Hello! My name is Raquel Trull Báguena, an undergraduate student at UPC in Mathematics and Engineering Physics. For the last nine weeks, I have participated in the Barcelona Supercomputing Center (BSC) International Summer HPC Internship Programme within the Fusion group. They welcomed me with open arms, and I would like to share my experience of my work this summer.
I have been working under the mentorship of Alejandro Soba and Eduardo Cabrera, to whom I could not be more grateful. From the very first day, they made sure I was accompanied throughout this whole process, solving my every doubt and maintaining a fun environment.
About my work
My internship was centered around High-Temperature Superconductors, specifically generating an AI-accelerated solution to Maxwell’s equations for HTS. My work was a continuation of the thesis developed by Diego Bonato who, despite not being part of BSC at the moment, did not hesitate to help me whenever I needed it. Before diving into the specifics of the project, I cannot help but admire Diego’s thorough work and dedication.
During my first week, I became acquainted with Diego’s thesis and the basic physics behind the problem. The purpose of this project is to model the electromagnetic behavior of HTS using a Fourier Neural Operator (FNO). Additionally, I became familiar with MAGNET, a finite element solver developed at BSC, which was used to generate the dataset. As we were dealing with large amounts of data and computation, I had to use MareNostrum 5, which I found very exciting, as I had never been able to have access to such powerful resources.
The objective of my Internship was to redo the model, but with a few key differences. Among these differences were changing the physical model behind the problem and implementing a new logic for the data that trained the model. Furthermore, we changed the dataset creation methodology to avoid memory issues that had been pivotal before, allowing for a model that can be trained an indefinite number of times.
In order to perform these changes, I had to modify the files that Diego used, which were mostly written in Python and used PyTorch. One of the main issues I ran into was that the version I had of Diego’s files was not the latest one, which generated several problems.
The first thing I did was generate the dataset, using MAGNET, from which the model would be trained. That included a previous set of experiments to choose what parameters would define each simulation, executions of several hours, and the aftermath of postprocessing and preparing the dataset for training.
Once we had the dataset, we moved on to training. After changing the logic and conducting several experiments to choose the hyperparameters, we obtained our trained model. The following photograph shows the behavior of the model, comparing its prediction to the target results.

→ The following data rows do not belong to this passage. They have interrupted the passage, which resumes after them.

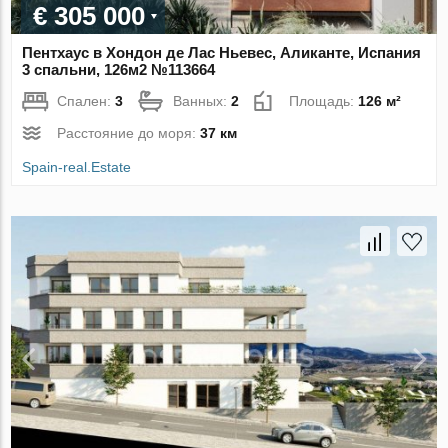
€ 305 000
Пентхаус в Хондон де Лас Ньевес, Аликанте, Испания
3 спальни, 126м2 №113664
Спален:
3
Ванных:
2
Площадь:
126 м²
Расстояние до моря:
37 км
Spain-real.Estate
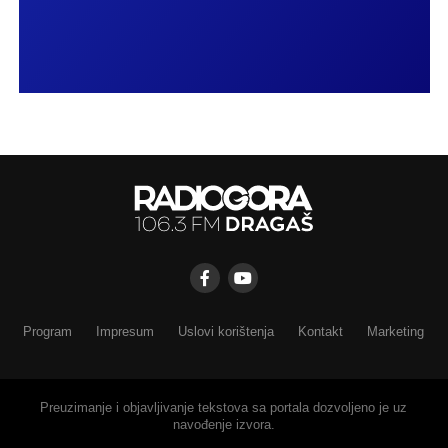
Program
Impresum
Uslovi korištenja
Kontakt
Marketing
Preuzimanje i objavljivanje tekstova sa portala dozvoljeno je uz
navođenje izvora.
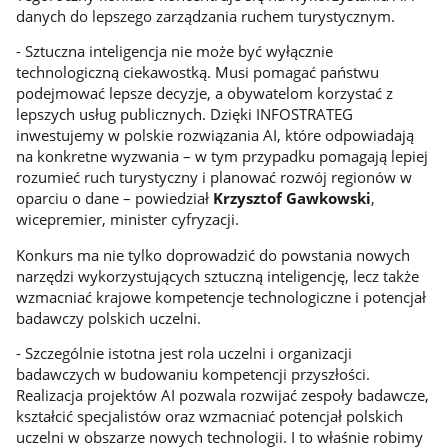
danych do lepszego zarządzania ruchem turystycznym.
- Sztuczna inteligencja nie może być wyłącznie
technologiczną ciekawostką. Musi pomagać państwu
podejmować lepsze decyzje, a obywatelom korzystać z
lepszych usług publicznych. Dzięki INFOSTRATEG
inwestujemy w polskie rozwiązania AI, które odpowiadają
na konkretne wyzwania – w tym przypadku pomagają lepiej
rozumieć ruch turystyczny i planować rozwój regionów w
oparciu o dane – powiedział
Krzysztof Gawkowski
,
wicepremier, minister cyfryzacji.
Konkurs ma nie tylko doprowadzić do powstania nowych
narzędzi wykorzystujących sztuczną inteligencję, lecz także
wzmacniać krajowe kompetencje technologiczne i potencjał
badawczy polskich uczelni.
- Szczególnie istotna jest rola uczelni i organizacji
badawczych w budowaniu kompetencji przyszłości.
Realizacja projektów AI pozwala rozwijać zespoły badawcze,
kształcić specjalistów oraz wzmacniać potencjał polskich
uczelni w obszarze nowych technologii. I to właśnie robimy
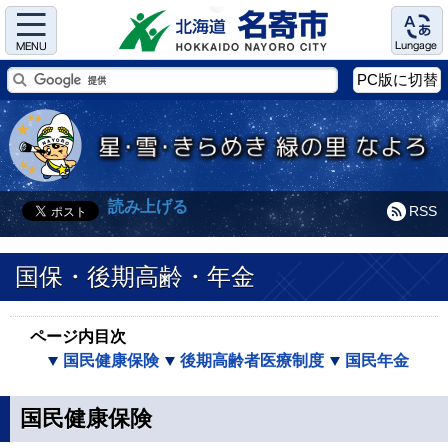
Menu
Language
PC版に切替
読み上げる
RSS
国保・後期高齢・年金
ページ内目次
国民健康保険
後期高齢者医療制度
国民年金
国民健康保険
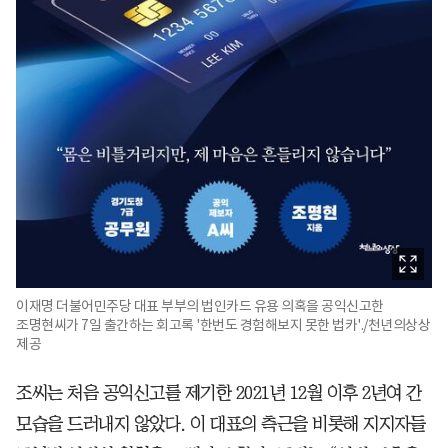
이재명 더불어민주당 대표 부부의 법인카드 유용 의혹을 공익신고한
조명현씨가 7일 출간하는 회고록 '한번도 경험해보지 못한 법카'./천년의상상
제공
조씨는 처음 공익신고를 제기한 2021년 12월 이후 2년여 간
모습을 드러내지 않았다. 이 대표의 측근을 비롯해 지지자들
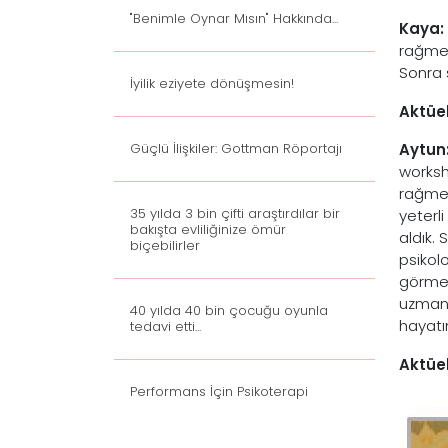
"Benimle Oynar Mısın" Hakkında...
Kaya:
rağmen
Sonra s
İyilik eziyete dönüşmesin!
Aktüel
Güçlü İlişkiler: Gottman Röportajı
Aytun
worksh
rağmen,
35 yılda 3 bin çifti araştırdılar bir
yeterli
bakışta evliliğinize ömür
aldık.
biçebilirler
psikol
görmey
uzman 
40 yılda 40 bin çocuğu oyunla
hayatın
tedavi etti...
Aktüel
Performans İçin Psikoterapi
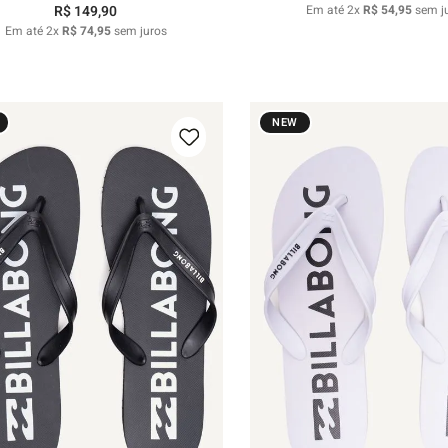
R$
149
,
90
Em até
2
x
R$
54
,
95
sem j
Em até
2
x
R$
74
,
95
sem juros
NEW
37/38
39/40
41/42
43/44
39/40
41/42
43/44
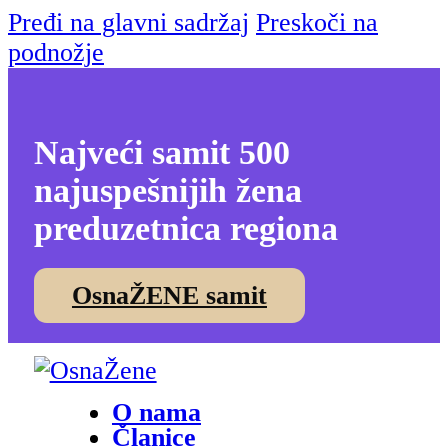
Pređi na glavni sadržaj
Preskoči na
podnožje
Najveći samit 500
najuspešnijih žena
preduzetnica regiona
OsnaŽENE samit
O nama
Članice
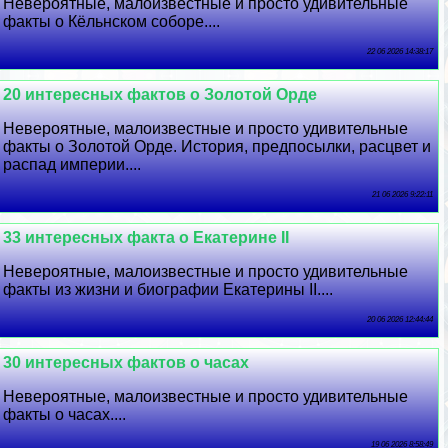
Невероятные, малоизвестные и просто удивительные
факты о Кёльнском соборе....
22 06 2026 14:38:17
20 интересных фактов о Золотой Орде
Невероятные, малоизвестные и просто удивительные
факты о Золотой Орде. История, предпосылки, расцвет и
распад империи....
21 06 2026 9:22:11
33 интересных факта о Екатерине II
Невероятные, малоизвестные и просто удивительные
факты из жизни и биографии Екатерины II....
20 06 2026 12:44:44
30 интересных фактов о часах
Невероятные, малоизвестные и просто удивительные
факты о часах....
19 06 2026 8:58:49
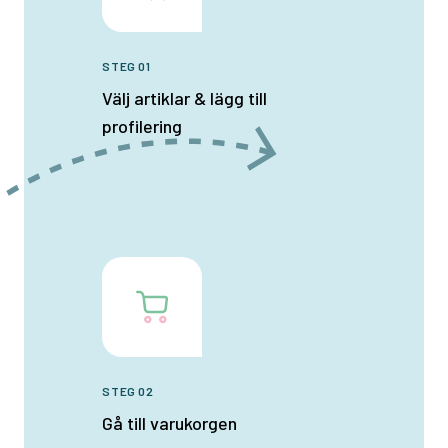
STEG 01
Välj artiklar & lägg till
profilering
STEG 02
Gå till varukorgen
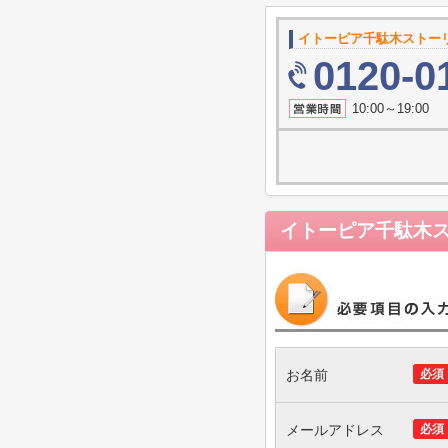
イトーピア千駄木ストー
0120-0
10:00～19
イトーピア千駄木
お名前
必須
メールアドレス
必須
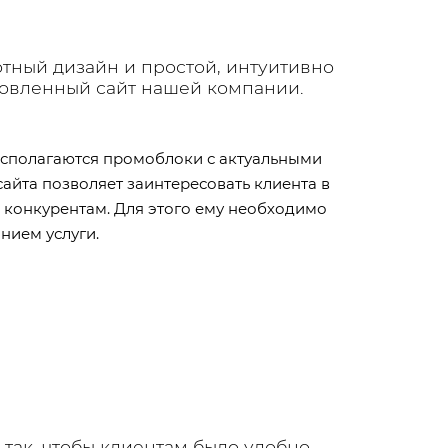
тный дизайн и простой, интуитивно
бновленный сайт нашей компании.
располагаются промоблоки с актуальными
сайта позволяет заинтересовать клиента в
к конкурентам. Для этого ему необходимо
нием услуги.
так, чтобы клиентам было удобно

This phase was followed by another set of training, using a new dataset. After that, we fine-tuned the model and performed an autoregressive evaluation to assess the performance of the model when generating a simulation on its own.
This process was accompanied by several meetings to discuss how my work was progressing, which allowed me to make sure I was going down the right path. The experience allowed me to envision what a career in scientific research could look like, which I would love to pursue.
I would like to thank all the BSC staff who made this opportunity possible. Thank you to the Fusion Group for their warm welcome and, especially Alejandro and Eduardo for their continuous help, as well as Mervi. I could not have asked for a better stay!